*Supplied text*:
==============================

History

Nazi Germany
- Name: U-1063
- Ordered: 14 October 1941
- Builder: Germaniawerft, Kiel
- Yard number: 700
- Laid down: 17 August 1943
- Launched: 8 June 1944
- Commissioned: 8 July 1944
- Fate: Sunk on 15 April 1945

General characteristics
- Class & type: Type VIIC/41 submarine
- Displacement: 759 tonnes (747 long tons) surfaced; 860 t (846 long tons) submerged;
- Length: 67.10 m (220 ft 2 in) o/a; 50.50 m (165 ft 8 in) pressure hull;
- Beam: 6.20 m (20 ft 4 in) o/a; 4.70 m (15 ft 5 in) pressure hull;
- Height: 9.60 m (31 ft 6 in)
- Draught: 4.74 m (15 ft 7 in)

==============================

*Supplied material*:
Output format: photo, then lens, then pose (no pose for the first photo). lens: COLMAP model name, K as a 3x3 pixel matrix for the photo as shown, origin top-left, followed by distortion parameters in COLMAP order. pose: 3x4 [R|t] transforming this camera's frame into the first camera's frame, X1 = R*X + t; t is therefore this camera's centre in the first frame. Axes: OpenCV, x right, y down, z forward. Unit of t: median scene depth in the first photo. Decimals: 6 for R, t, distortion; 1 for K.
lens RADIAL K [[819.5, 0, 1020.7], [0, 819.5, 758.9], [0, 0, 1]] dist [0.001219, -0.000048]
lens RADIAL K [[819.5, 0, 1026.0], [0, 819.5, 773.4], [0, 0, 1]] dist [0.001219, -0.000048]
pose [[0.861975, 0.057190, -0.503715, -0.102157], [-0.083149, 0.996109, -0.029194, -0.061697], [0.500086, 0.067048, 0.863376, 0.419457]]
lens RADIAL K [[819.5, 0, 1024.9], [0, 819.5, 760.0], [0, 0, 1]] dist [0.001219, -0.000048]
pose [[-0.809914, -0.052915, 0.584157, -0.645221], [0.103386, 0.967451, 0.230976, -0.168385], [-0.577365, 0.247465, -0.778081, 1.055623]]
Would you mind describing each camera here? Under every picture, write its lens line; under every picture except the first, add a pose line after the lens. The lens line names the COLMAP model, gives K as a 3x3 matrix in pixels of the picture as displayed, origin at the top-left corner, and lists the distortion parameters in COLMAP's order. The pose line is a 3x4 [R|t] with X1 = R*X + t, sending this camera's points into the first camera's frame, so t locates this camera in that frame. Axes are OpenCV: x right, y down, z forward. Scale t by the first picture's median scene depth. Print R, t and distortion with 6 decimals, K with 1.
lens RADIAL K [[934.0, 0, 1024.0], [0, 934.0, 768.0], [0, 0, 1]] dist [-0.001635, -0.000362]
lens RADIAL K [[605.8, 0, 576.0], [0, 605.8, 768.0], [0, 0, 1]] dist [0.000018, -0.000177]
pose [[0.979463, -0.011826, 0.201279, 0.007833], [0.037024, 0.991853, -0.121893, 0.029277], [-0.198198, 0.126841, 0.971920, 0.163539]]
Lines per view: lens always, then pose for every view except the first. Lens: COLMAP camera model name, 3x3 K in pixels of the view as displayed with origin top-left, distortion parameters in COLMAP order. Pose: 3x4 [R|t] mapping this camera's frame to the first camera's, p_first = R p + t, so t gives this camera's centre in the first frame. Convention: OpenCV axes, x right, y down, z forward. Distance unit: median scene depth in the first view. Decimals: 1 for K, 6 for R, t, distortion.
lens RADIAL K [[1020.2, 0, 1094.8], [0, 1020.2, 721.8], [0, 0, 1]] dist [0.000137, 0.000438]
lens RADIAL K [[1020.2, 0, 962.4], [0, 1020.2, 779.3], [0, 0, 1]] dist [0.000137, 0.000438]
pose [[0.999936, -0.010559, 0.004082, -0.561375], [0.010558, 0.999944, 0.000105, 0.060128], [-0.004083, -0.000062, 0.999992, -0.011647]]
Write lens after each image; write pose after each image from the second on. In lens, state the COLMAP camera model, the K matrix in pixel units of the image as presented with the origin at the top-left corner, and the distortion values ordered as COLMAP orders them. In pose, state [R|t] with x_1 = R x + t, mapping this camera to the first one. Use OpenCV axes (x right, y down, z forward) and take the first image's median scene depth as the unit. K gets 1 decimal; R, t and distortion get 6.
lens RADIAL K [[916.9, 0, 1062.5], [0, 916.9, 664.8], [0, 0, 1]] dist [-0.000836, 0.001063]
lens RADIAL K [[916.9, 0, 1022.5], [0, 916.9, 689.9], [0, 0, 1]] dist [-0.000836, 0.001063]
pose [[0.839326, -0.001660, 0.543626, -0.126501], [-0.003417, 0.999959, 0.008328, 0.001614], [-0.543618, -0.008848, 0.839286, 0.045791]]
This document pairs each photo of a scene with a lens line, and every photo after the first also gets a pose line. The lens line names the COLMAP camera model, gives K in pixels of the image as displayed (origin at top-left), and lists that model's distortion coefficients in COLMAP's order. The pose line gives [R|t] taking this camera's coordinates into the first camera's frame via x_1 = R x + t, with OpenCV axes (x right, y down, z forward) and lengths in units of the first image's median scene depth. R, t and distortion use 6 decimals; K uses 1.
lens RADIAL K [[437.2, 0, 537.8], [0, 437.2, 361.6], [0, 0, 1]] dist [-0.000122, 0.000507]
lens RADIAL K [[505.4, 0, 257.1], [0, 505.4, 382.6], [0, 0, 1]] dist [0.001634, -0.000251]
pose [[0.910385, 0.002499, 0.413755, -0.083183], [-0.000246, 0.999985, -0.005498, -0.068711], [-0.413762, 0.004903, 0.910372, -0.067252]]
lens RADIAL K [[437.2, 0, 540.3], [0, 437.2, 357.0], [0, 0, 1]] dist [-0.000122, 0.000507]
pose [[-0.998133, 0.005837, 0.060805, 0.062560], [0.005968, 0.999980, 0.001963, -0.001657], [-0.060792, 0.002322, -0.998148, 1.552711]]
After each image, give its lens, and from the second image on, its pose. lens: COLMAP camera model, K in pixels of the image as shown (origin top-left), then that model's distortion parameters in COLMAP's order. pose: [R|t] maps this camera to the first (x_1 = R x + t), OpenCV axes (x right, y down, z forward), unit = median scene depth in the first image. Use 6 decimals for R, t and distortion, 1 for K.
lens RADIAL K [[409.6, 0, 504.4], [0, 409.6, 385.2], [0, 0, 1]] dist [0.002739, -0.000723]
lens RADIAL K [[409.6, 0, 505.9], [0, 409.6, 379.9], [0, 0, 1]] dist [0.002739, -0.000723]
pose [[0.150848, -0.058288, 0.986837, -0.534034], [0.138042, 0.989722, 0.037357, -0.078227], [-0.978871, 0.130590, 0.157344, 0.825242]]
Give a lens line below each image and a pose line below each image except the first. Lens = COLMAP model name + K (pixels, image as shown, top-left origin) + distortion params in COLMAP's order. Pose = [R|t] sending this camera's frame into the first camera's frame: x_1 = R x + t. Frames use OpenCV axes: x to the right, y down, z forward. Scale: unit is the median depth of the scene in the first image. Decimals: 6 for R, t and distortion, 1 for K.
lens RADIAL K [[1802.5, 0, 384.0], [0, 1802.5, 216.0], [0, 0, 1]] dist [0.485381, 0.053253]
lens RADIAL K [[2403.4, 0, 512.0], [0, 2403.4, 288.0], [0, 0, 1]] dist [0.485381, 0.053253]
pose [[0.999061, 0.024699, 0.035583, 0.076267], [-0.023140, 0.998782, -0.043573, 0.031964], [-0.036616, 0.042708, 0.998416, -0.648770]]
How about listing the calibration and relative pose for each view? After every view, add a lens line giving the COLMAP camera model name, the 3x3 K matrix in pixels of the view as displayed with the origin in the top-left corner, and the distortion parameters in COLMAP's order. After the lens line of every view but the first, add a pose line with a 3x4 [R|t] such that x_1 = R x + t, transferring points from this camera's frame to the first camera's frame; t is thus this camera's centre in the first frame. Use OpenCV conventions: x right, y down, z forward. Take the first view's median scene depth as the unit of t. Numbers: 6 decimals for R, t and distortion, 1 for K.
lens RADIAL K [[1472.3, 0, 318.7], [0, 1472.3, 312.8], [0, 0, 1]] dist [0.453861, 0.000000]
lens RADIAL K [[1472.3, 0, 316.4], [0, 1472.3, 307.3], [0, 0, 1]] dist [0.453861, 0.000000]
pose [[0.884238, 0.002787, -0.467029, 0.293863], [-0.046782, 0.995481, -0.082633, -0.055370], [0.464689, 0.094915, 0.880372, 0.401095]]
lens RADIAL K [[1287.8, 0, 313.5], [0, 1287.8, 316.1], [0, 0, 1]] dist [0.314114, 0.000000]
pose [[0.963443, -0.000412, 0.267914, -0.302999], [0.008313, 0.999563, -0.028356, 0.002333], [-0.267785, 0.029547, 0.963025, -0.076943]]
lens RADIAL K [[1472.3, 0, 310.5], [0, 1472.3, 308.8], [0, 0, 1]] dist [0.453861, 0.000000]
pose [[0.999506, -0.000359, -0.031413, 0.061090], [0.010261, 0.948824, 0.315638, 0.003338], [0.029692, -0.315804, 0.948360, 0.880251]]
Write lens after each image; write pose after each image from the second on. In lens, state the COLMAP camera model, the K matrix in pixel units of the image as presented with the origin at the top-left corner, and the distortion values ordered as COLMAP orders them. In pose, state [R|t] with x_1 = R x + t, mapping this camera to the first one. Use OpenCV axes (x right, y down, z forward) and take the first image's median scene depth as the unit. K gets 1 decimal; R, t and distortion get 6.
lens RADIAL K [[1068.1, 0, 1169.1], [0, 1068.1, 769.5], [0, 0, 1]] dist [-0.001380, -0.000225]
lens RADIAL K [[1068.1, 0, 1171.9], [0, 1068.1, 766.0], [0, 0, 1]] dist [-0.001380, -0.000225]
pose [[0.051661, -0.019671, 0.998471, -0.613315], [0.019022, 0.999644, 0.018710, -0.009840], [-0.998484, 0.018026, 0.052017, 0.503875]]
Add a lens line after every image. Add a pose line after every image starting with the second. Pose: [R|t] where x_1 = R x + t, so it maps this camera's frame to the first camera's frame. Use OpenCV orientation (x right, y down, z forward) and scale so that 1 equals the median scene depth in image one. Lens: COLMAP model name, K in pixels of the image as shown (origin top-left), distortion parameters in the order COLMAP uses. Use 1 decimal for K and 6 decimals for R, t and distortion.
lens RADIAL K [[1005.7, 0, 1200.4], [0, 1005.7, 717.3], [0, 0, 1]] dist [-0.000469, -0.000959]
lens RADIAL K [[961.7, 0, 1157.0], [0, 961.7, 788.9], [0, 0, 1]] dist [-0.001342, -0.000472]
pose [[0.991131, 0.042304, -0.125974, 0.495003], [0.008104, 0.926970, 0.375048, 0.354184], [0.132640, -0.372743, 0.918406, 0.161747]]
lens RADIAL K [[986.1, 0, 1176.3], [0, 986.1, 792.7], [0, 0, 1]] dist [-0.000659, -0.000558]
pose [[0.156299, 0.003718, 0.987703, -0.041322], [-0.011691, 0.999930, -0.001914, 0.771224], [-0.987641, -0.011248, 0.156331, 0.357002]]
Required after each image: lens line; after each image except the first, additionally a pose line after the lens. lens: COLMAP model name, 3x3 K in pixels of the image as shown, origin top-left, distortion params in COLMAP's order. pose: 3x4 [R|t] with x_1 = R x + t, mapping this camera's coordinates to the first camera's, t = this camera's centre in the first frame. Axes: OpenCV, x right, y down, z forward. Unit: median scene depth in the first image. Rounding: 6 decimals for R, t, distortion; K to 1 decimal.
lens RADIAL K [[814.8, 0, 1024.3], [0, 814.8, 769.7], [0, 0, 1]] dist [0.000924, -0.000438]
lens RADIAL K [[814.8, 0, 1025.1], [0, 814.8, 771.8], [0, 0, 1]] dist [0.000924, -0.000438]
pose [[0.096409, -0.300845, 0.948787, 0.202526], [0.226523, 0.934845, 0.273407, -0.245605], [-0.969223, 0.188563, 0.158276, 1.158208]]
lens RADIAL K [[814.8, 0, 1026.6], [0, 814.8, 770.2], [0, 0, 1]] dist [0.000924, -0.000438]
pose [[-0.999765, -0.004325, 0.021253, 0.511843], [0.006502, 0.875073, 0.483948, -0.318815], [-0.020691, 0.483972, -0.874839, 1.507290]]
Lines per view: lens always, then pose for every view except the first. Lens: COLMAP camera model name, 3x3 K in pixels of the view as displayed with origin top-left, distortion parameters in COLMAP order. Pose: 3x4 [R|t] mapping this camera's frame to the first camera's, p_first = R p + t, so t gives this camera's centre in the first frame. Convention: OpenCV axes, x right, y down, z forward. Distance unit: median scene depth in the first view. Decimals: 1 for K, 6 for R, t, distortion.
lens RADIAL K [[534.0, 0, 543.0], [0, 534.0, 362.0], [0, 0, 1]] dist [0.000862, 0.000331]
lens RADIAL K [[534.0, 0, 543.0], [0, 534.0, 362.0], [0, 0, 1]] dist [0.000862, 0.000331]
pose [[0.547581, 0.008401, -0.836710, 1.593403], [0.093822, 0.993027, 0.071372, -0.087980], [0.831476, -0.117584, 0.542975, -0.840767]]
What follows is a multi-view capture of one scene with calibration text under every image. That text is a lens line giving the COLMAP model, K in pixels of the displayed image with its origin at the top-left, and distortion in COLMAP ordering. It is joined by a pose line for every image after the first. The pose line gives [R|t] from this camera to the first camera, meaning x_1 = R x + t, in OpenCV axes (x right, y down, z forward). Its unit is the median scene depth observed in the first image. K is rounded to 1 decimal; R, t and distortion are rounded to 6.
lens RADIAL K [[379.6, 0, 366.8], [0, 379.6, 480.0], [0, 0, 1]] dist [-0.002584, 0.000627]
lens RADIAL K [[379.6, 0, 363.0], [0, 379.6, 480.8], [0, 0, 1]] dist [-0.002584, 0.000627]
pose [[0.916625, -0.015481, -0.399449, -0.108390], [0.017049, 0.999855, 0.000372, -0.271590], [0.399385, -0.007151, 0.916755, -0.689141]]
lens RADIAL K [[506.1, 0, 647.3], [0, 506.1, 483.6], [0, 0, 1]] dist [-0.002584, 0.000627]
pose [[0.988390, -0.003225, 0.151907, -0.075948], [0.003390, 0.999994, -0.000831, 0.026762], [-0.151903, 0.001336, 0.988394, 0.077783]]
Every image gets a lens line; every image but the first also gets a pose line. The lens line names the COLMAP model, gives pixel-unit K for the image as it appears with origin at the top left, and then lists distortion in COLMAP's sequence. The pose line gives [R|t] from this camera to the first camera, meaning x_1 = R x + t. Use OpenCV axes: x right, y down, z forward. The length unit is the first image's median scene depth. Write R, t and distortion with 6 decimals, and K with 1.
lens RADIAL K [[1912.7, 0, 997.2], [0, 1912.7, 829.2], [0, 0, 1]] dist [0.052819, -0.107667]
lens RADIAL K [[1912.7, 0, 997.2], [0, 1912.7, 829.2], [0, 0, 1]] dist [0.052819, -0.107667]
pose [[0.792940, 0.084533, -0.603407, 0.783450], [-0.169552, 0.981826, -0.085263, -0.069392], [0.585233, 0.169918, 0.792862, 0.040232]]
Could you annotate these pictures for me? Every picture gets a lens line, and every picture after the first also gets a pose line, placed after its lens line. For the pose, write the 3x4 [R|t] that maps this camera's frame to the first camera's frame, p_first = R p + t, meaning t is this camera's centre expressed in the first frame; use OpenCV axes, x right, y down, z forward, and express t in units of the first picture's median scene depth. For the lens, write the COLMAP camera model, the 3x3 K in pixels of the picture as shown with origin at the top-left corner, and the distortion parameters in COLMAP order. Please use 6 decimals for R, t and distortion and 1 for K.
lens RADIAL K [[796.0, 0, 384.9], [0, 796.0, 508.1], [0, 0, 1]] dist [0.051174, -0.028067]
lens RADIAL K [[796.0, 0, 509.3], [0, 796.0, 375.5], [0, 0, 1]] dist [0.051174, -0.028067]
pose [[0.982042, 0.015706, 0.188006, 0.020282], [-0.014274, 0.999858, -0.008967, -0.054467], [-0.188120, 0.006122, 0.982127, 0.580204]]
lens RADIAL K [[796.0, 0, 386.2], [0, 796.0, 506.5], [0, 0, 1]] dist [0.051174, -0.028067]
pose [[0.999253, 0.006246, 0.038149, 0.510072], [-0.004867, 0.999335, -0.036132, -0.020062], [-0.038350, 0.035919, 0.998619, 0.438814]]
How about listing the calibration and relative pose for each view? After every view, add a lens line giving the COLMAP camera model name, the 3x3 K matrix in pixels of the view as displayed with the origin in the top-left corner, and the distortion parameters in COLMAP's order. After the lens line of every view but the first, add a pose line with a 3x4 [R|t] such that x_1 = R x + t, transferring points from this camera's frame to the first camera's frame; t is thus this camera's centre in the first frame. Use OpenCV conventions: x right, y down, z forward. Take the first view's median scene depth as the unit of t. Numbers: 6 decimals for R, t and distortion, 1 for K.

==============================

*Try it*: Reproduce the full U-1063 entry above word for word, keeping every line, label and figure unchanged.

*Answer area*:
History

Nazi Germany
- Name: U-1063
- Ordered: 14 October 1941
- Builder: Germaniawerft, Kiel
- Yard number: 700
- Laid down: 17 August 1943
- Launched: 8 June 1944
- Commissioned: 8 July 1944
- Fate: Sunk on 15 April 1945

General characteristics
- Class & type: Type VIIC/41 submarine
- Displacement: 759 tonnes (747 long tons) surfaced; 860 t (846 long tons) submerged;
- Length: 67.10 m (220 ft 2 in) o/a; 50.50 m (165 ft 8 in) pressure hull;
- Beam: 6.20 m (20 ft 4 in) o/a; 4.70 m (15 ft 5 in) pressure hull;
- Height: 9.60 m (31 ft 6 in)
- Draught: 4.74 m (15 ft 7 in)